As the population in Africa becomes more affluent, there has also been an increase in family businesses and even mid-size African companies leading transactions. Rwanda’s major banks, for example, have secured deals with merchants in rural areas, enabling customers located out of cities to make transactions locally. Rwanda’s national airline, RwandAir, secured a deal with Visa and can now accept electronic payments on its website.
"You have to really, really get down and understand what people’s burning needs are" Cooper said. "If successful, we can export it to other emerging markets because we have similar dynamic in those countries."
Yet, investing in emerging markets carries significant challenges, especially for companies less familiar with the region’s cultural norms/clashes, systems and policies.

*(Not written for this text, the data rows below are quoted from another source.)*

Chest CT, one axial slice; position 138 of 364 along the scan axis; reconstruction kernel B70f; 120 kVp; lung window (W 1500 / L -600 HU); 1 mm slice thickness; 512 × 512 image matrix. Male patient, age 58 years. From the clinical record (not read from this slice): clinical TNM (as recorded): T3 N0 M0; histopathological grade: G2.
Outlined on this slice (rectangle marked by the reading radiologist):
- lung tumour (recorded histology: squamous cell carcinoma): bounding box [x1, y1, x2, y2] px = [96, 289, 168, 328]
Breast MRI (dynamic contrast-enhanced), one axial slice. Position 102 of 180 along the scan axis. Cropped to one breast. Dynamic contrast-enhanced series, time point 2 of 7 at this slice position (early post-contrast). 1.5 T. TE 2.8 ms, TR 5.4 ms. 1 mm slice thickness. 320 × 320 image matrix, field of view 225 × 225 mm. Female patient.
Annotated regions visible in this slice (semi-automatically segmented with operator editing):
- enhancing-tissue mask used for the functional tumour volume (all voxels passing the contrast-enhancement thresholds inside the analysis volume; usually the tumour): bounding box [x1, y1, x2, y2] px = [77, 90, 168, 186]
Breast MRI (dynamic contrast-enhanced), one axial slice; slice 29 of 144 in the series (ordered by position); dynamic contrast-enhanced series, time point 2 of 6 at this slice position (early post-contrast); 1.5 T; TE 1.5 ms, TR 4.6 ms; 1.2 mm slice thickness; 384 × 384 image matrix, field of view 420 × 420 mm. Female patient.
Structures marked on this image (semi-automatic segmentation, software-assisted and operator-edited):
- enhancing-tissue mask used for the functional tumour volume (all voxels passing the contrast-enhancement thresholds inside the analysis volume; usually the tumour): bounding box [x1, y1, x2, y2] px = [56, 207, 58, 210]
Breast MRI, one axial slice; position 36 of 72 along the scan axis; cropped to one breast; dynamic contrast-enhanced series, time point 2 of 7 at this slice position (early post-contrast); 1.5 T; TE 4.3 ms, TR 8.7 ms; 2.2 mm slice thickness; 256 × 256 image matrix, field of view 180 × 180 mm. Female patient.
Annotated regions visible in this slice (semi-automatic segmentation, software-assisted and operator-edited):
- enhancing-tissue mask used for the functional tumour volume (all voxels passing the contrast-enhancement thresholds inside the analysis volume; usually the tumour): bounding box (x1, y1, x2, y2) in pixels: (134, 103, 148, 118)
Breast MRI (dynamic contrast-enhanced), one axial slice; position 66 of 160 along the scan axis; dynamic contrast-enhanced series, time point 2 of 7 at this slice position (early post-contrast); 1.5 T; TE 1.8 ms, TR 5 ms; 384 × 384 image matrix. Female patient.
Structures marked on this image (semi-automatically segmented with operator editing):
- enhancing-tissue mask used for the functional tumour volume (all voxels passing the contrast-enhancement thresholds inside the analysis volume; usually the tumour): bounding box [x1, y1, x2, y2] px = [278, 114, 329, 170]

As companies push into Africa, there are lessons to be learned and hurdles to clear.
“Companies have to recognize that there are going to be risks in a lot of these countries,” said Ed Brandt, managing director of MasterCard’s government services and solutions business. “It’s a longer term investment … it takes an entire ecosystem.”
Not having the right systems in place, for example, has ‘killed a lot of deals” in the past, added Herb Engert, Americas Leader of Strategic Growth Markets for Ernst & Young at a recent roundtable, as does not having the right leadership or being flexible enough to handle even the most unpredictable situations.
“There are always localization issues that are not obvious to people, certain complexities people always underestimate,” said Pete Pizzutillo, product manager of portfolio analysis solutions for CAST, a software analysis and measurement company.
During a merger or acquisition, for example, combing global IT systems like payroll has proven to be a major challenge even for the world’s largest and most advanced companies amid cultural and language barriers, Pizzutillo said. Companies also need to figure out how to fund the business abroad and understand the local tax structure, which vary pretty drastically in every region.
“There are many things that we take for granted in the U.S. in terms of logistics that can be much more difficult in emerging markets,” Pearce said.
If done right, though, it is a challenge worth taking.
Krouskos notes there is a “tremendous window of opportunity” in the M&A market over the next 6-12 months in both the U.S. and in rapidly growing emerging markets.
"Many of these emerging markets are growing much more rapidly than the U.S." Pearce said. "The good news is if you do it right, you can catch the tiger by the tail."